Write the next portion of the report on the Ohio House vote to strip the nuclear subsidies from H.B. 6, beginning after its final sentence.
Top of EXCERPT TO READ
The Ohio House of Representatives has voted to rescind the nuclear subsidy provisions of H.B. 6, the controversial 2019 piece of legislation that has been marinating in scandal since last July. Just one week earlier, a similar measure was passed unanimously in the Ohio Senate.
Approved by a tally of 86-7 on March 10, H.B. 128 strips H.B. 6 of subsidies for Energy Harbor’s Davis-Besse and Perry nuclear plants, as well as a “decoupling” provision that would have been of substantial financial benefit to FirstEnergy Corporation, the former parent company of Energy Harbor. The new bill retains H.B. 6’s subsidies for utility-scale solar projects, however, and for two coal plants (one in Ohio, one in Indiana).
H.B. 128 was sponsored by Reps. James Hoops (R., Dist. 81) and Dick Stein (R., Dist. 57).
Pro & con: “While this isn’t a perfect bill, it does a couple of things,” said Stein in comments on the House floor prior to the vote on the legislation. “Number one, it takes away all incentives and advantages that were given to FirstEnergy and Energy Harbor. [Energy Harbor] will no longer receive that billion dollars. [FirstEnergy] will no longer receive the current decoupling plan. . . . So all the issues and consternation regarding H.B. 6 will be eliminated through H.B. 128.”
Bottom of EXCERPT TO READ
Top of GIVEN DATA
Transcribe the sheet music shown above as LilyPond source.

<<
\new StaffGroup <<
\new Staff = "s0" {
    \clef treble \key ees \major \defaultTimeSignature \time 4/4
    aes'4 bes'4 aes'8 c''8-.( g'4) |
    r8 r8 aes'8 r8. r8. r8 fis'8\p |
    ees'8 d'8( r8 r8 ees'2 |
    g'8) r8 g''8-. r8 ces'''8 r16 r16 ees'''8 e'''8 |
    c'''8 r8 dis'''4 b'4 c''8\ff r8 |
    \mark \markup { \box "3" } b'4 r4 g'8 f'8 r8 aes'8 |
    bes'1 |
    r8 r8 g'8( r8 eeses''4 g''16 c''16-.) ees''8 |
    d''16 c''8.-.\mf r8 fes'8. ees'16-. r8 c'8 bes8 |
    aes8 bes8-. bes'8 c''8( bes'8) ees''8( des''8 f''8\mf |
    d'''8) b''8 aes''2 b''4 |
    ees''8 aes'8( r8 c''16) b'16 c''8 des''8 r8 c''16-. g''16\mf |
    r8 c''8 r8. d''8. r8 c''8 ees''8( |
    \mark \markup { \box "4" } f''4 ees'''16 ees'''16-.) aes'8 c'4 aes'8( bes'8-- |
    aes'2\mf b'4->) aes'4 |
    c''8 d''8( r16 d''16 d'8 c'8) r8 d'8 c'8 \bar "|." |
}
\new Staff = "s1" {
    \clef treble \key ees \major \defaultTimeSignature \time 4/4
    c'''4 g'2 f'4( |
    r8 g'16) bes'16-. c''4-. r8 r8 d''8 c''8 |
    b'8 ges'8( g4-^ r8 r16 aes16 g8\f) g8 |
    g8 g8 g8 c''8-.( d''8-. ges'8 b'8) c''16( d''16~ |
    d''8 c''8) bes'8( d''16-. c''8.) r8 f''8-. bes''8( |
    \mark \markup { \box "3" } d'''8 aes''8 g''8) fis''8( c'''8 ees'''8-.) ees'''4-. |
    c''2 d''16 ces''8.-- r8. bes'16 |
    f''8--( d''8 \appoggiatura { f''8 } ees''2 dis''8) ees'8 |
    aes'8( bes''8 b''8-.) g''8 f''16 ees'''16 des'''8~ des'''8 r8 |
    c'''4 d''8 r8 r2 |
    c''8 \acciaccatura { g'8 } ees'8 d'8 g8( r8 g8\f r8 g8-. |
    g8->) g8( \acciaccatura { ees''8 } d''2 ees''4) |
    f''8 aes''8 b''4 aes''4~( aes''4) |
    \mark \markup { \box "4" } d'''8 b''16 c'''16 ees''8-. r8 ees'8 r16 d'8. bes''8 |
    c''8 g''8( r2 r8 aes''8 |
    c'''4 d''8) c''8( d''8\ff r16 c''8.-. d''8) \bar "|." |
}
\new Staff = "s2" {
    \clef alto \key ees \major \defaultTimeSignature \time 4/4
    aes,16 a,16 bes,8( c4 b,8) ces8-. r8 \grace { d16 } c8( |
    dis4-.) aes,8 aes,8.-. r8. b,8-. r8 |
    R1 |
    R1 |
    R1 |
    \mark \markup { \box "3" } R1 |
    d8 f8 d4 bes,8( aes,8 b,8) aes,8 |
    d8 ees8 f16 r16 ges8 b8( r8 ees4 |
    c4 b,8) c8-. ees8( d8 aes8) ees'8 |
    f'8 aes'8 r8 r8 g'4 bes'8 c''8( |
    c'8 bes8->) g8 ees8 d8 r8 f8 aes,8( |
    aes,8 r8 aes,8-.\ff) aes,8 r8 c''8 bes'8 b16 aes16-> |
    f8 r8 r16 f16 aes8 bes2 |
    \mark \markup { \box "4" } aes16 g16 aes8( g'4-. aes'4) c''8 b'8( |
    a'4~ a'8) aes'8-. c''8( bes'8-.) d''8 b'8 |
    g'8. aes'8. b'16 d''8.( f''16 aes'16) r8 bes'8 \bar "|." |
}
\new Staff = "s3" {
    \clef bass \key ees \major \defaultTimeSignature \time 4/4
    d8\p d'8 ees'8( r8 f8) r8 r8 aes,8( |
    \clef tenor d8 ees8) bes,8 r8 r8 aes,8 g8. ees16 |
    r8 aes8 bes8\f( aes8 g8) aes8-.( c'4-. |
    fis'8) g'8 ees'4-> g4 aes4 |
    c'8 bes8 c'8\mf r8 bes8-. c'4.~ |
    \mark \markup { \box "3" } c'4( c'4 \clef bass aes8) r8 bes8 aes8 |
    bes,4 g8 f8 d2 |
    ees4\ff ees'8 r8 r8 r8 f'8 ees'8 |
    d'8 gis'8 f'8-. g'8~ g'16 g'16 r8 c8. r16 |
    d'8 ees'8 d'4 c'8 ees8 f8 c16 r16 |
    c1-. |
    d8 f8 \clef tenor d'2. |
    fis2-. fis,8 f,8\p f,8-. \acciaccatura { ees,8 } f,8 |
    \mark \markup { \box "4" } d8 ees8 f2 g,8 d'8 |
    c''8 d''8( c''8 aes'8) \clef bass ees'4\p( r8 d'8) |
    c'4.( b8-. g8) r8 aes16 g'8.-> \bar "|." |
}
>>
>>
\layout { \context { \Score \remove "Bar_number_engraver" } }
Bottom of GIVEN DATA
RESULT.
That view was not shared by Rep. Laura Lanese (R., Dist. 23), who apparently remains consternated. A vocal critic of H.B. 6 and one of the seven no votes on H.B. 128, Lanese in her floor comments questioned the need to move the new legislation so quickly. “So why are we rushing this bill through after just three weeks, when we’ve known about this situation for at least eight months?” Lanese asked. “Presumably, we’re doing it because [Energy Harbor] asked us to so that they can participate in the next energy capacity market. … The perception is that we are the handmaiden of the utility industry, and I don’t think that’s a good perception to have.”
Lanese’s assertion relates to the Federal Energy Regulatory Commission’s vote in December 2019 to expand its minimum offer price rule, effectively raising the bids of subsidized resources attempting to sell power into the wholesale capacity market. According to various news reports, Energy Harbor has indicated to Ohio lawmakers that it no longer wants the H.B. 6 subsidies.
Background: H.B. 6 established a seven-year program to charge the state’s electricity consumers fees to support payments of about $150 million annually to Energy Harbor. The utility (then called FirstEnergy Solutions) had announced in March 2018 that it would be forced to close Davis-Besse and Perry without some form of support from the state. (The payments to Energy Harbor were blocked last December by an Ohio Supreme Court injunction, which complemented an earlier lower court ruling.)
On July 21 of last year, federal prosecutors arrested Larry Householder, then speaker of the Ohio House, and four lobbyists and political consultants for their involvement in an alleged $61 million corruption and racketeering scheme aimed at guaranteeing passage of H.B. 6.